Your tasks
A: Summarize the forum thread on the Marines' battle in three sentences.
B: Please pick up the forum thread on the Marines' battle where it stops and keep writing it.
-- BEGIN Source extract --
Don't be silly, two would get destroyed quite easily as well. 

Having at least a couple of free top tiers roaming around would comfortably sway the battle. 



Trance said:


> Were it not for an unforeseen factor in the form of Oars Jr playing dead on top of one of the walls, the Marines would've won the battle handily and quickly.
> 
> Sengoku's brains + Sakazuki's Devil Fruit + Siege Wall = God Tier battle strategy.



The really egregious thing about that is why Sengoku didn't think of sending one or two of Garp, Kizaru, Kuzan, Sakazuki etc down to just kick/push Oars Jr out of the way I don't know. I'm sure they'd probably all have the raw power/strength to do it given the scale of feats they've demonstrated. Sigh ...... more BS PIS/CIS from Oda to prevent a one sided slaughter and to create drama and tension.

Also now imagine, Akainu's magmafists + Fujitora's meteor's + Kizaru's YnK hailing down on the pirates with the walls fully up  this time ............ honestly Trance, I think I may have been quite conservative before. Extravlad may be right here about this.


----------



## David (Apr 24, 2015)

4 Yonko and most likely a dozen Vista/Jozu-level fighters vs. color trio + Fujitora + Green Bull + Mihawk (at least 6 Admiral-level fighters) + Doflamingo + Hancock + Kuma + Law (at least 2/4, I'm guessing, are close to Jozu-level).
-- END Source extract --
-- BEGIN Supplied information --
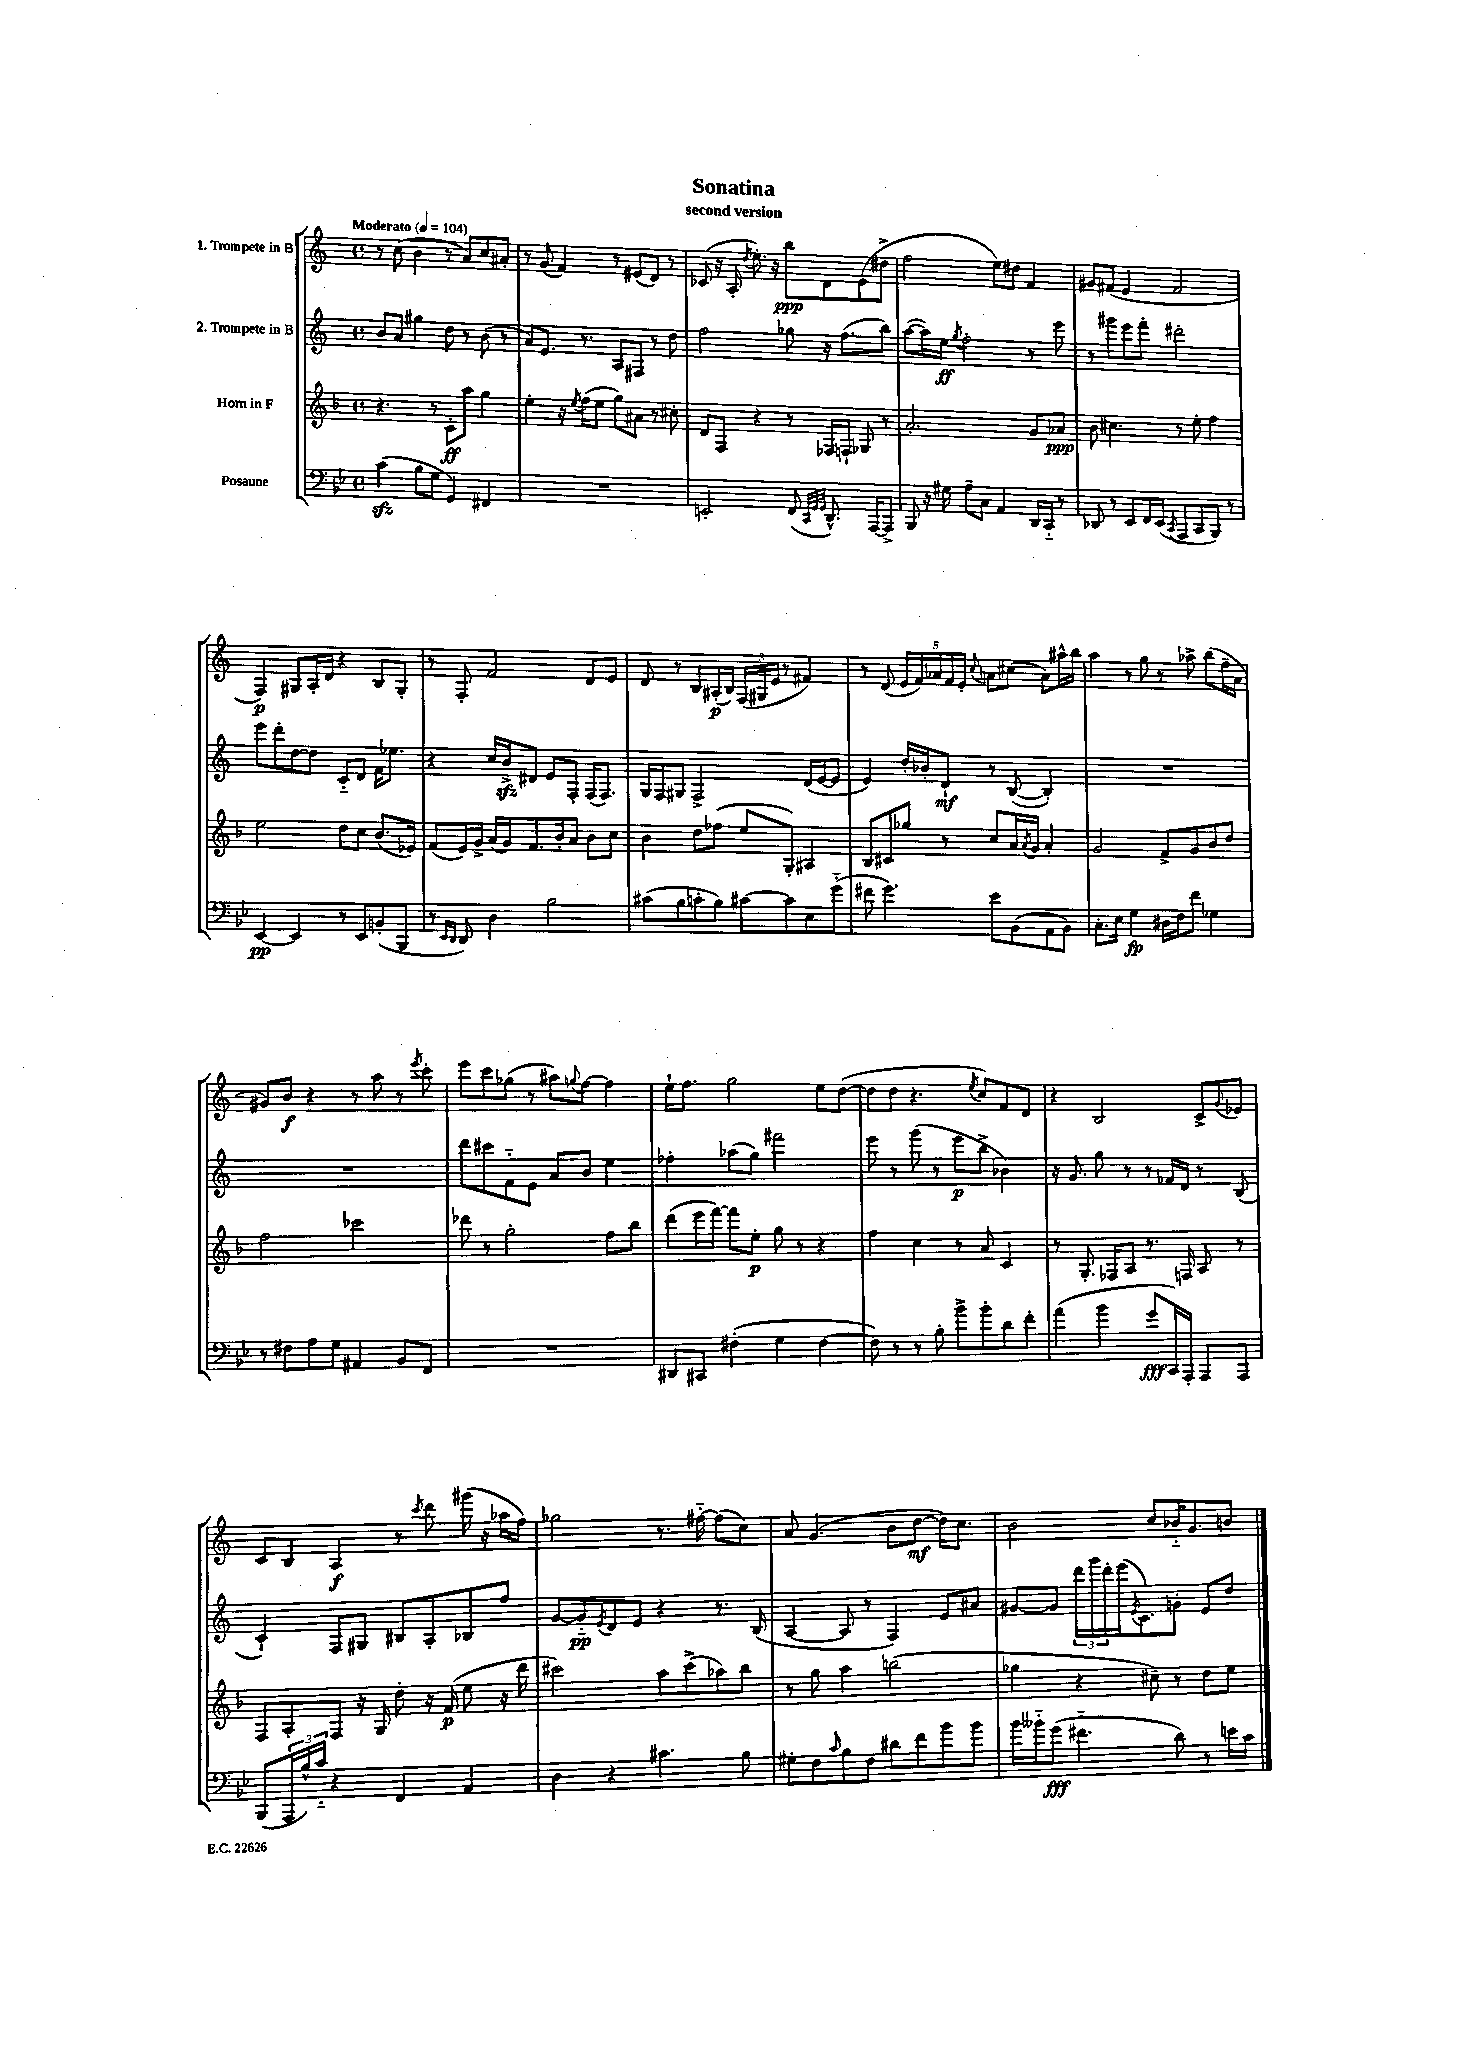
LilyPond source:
-- END Supplied information --
Outputs by task
A: A quoted post holds that the Marines would have won easily if Oars Jr had not played dead on top of one of the walls, and the reply asks why Sengoku didn't send one or two of Garp, Kizaru, Kuzan or Sakazuki to push him out of the way, blaming Oda for preventing a one-sided slaughter to create drama and tension. The same poster says a couple of free top tiers would comfortably sway the battle, pictures Akainu, Fujitora and Kizaru attacking with the walls fully up, and concedes that Extravlad may be right. David then sets 4 Yonko and about a dozen Vista/Jozu-level fighters against the color trio, Fujitora, Green Bull, Mihawk, Doflamingo, Hancock, Kuma and Law.

B:
I'd give it to the Yonko with high to extreme difficulty.  We should remember that Marco/Jozu/Vista themselves aren't involved because they aren't currently part of a Yonko crew, and I'd put even the weaker Yonko division commanders (which there are plenty of) above your average Vice Admiral.


----------



## DanElectro (Apr 24, 2015)

The way I see it

MHQ + Warlords >> 1 Yonko

MHQ + Warlords > 2 Yonko

MHQ + Warlords >= 3 Yonko

MHQ + Warlords < 4 Yonko

-----

If no Warlords.

MHQ > 1 Yonko

MHQ >= 2 Yonko

MHQ < 3 Yonko

MHQ << 4 Yonko


----------



## Lord Stark (Apr 24, 2015)

They can likely scathe a victory against 2 Yonkou, 3 is an unholy stomp, 4?  Mother of God.


----------



## Deleted member 211714 (Apr 24, 2015)

Bernkastel said:


> For someone to low diff a top tier and not just any tp-tier but one of the 4 strongest pirates in the world he has to be on a completely differnet level and there's nothing suggesting that as Shanks is in the same group.Even Primebeard cant beat her with less than high diff.



I disagree. Whitebeard would slaughter most admirals/emperors in his prime. 
Sickness was the only thing holding back his full strength; the guy couldn't even use Haki properly, mind you. Imagine Negate without sickness/injuries and FBH, all the while spamming ranged quakes alongside Conquerer's Haki... The only thing combating that is Haki of supreme level.

You don't have to agree with me, but I think Shanks' Haki is far beyond what this generation is capable of dealing with. In my opinion, the only individual who can defeat him is Dragon, who is likely close to Prime Garp.

Characters w/ Haki that's absolutely monstrous belong within a tier of their own, imo



> Do you mean that Shanks could mid diff Kaido then?



Shanks defeats Kaidou with the greater end of low-diff or barely mid-diff, in my opinion. I think he's marginally weaker than Akainu/Aokiji before the timeskip and around their level after the timeskip.


----------



## Daisuke Jigen (Apr 24, 2015)

King Itachi said:


> I disagree. Whitebeard would slaughter most admirals/emperors in his prime.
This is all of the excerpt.